REPUBLIKA.CO.ID,JAKARTA--Mahkamah Agung (MA) memilih tidak melihat secara langsung kondisi kesehatan mantan bupati Kutai Kartanegara, Syaukani Rais Hasan, saat akan menyusun pertimbangan grasi. Hakim Agung hanya mendasarkan pertimbangan pada rekam medis yang diberikan dokter. "Kami percaya keterangan dokter," ujar Ketua MA, Harifin Tumpa di ruang kerjanya, Jumat (20/08).
Menurutnya, dalam permohonan grasi Syaukani sudah dilampirkan foto kondisi terpidana korupsi yang sedang terbaring di ranjang rumah sakit. Foto tersebut diambil pada tahun 2009 silam. Selain foto, ikut dilampirkan pula rekam medis dari tim dokter RS Pertamina. "Kalau hakim kesana (melihat kondisi Syaukani) untuk apa, tidak ada gunanya," kata Harifin.
Hakim Agung yang diperintahkan untuk menganalisasi permohonan grasi Syaukani juga tidak mengerti tentang masalah medis.

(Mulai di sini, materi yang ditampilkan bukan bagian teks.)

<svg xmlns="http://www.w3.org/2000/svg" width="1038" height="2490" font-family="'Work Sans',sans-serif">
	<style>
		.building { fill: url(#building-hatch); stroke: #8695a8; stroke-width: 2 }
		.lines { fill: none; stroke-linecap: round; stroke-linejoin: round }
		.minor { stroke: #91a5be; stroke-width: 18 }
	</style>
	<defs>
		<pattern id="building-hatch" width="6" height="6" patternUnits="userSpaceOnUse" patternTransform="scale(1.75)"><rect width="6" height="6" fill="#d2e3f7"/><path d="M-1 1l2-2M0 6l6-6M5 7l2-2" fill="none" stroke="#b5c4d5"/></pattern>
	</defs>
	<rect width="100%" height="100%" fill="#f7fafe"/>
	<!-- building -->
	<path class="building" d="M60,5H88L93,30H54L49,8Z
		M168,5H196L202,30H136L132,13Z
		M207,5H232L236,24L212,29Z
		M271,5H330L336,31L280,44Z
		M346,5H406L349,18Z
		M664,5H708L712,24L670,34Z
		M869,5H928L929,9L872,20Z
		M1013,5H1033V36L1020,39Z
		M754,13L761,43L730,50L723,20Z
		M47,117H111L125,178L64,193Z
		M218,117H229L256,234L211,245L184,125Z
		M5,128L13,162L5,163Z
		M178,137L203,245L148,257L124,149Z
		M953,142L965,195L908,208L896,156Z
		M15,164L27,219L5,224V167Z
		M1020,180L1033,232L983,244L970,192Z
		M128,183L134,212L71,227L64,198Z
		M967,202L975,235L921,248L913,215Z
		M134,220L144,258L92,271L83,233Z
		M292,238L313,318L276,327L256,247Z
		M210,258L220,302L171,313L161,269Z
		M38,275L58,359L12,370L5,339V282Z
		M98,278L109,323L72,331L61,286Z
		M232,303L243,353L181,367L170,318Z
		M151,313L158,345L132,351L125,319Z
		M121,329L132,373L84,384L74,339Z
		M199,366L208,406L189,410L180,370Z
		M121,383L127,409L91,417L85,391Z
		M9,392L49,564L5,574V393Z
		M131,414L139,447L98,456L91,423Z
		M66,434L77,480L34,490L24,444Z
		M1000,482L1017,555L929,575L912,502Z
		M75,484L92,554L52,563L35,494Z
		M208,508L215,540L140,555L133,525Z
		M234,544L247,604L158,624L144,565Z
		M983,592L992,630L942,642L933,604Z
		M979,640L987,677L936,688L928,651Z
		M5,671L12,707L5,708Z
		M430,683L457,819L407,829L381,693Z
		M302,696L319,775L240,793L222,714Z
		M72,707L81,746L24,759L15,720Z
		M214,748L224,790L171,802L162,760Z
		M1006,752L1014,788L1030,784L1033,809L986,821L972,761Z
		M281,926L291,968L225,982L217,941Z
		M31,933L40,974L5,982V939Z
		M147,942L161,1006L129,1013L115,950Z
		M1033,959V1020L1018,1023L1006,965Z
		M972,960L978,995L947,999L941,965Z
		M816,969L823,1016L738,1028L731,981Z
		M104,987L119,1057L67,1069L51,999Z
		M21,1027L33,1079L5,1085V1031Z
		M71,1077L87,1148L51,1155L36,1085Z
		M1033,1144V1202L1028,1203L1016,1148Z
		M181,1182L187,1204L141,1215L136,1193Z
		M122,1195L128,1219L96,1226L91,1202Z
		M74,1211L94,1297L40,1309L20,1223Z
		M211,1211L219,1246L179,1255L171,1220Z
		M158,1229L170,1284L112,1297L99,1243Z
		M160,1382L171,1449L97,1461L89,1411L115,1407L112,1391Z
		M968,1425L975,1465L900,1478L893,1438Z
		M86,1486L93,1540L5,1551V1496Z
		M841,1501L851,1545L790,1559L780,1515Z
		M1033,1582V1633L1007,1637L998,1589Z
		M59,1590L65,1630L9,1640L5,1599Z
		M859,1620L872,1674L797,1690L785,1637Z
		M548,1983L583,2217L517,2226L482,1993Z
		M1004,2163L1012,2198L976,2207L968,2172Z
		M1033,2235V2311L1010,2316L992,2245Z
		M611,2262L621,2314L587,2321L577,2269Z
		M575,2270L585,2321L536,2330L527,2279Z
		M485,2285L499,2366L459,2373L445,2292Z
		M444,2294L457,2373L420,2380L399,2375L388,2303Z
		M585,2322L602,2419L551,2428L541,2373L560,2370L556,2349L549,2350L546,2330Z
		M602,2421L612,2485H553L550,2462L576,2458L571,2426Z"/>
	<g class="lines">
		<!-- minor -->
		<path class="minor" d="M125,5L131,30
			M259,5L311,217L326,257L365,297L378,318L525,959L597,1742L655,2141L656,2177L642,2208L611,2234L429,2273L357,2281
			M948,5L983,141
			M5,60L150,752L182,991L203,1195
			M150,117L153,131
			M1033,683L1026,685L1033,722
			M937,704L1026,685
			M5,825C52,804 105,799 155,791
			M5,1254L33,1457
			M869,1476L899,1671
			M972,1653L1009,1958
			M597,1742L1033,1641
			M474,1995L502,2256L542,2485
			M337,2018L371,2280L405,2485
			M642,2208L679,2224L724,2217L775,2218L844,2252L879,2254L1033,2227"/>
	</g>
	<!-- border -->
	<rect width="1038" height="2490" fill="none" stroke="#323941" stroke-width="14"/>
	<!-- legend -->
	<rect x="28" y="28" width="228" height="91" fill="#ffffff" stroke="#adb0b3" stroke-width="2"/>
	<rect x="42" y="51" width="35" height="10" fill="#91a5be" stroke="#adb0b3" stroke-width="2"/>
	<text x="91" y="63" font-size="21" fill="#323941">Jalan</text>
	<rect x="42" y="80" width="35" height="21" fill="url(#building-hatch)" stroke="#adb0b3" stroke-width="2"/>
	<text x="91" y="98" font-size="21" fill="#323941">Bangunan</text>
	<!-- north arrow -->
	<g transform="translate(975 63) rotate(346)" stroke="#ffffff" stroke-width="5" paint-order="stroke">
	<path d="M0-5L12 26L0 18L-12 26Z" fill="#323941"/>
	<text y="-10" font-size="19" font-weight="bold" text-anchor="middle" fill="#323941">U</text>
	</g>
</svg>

Seperti yang diketahui, oleh Pengadilan Negeri Jakarta Pusat, Syaukani divonis 2 tahun 6 bulan penjara, pada tahun 2007 lalu. Keputusan itu diperkuat di tingkat Pengadilan Tinggi.
Tapi justru ditambah menjadi 6 tahun ditingkat kasasi di MA, dan diperkuat ditingkat PK (peninjauan kembali). Tetapi karena melihat kondisi kesehatan yang diperkirakan membuat Syaukani tidak bisa hidup normal lagi, maka MA menyarankan hukuman hanya 3 tahun saja dalam pertimbangan grasinya.
Saat ini, Syaukani telah bebas. Oleh tim dokter, Syaukani dinyatakan memiliki potensi sangat besar menderita stroke permanen. Beberapa penyakit dalam juga mendera terpidana korupsi itu.
Syaukani Rais Hasan, merupakan terpidana empat kasus korupsi sekaligus. Pertama, kasus korupsi dana perimbangan yang dibagikan dalam bentuk uang perangsang. Kerugian negara dari kasus itu sekitar RP 93 miliar. Kedua, kasus korupsi dana pembebasan lahan untuk pembangunan bandara Kutai Kertanegara dengan dugaan kerugian Rp 15,25 miliar.
Ketiga, kasus korupsi dana proyek studi kelayakan bandara dengan kerugian negara sekitar Rp 4,04 miliar. Keempat, kasus korupsi dana bantuan sosial dengan kerugian sekitar Rp 7,75 miliar.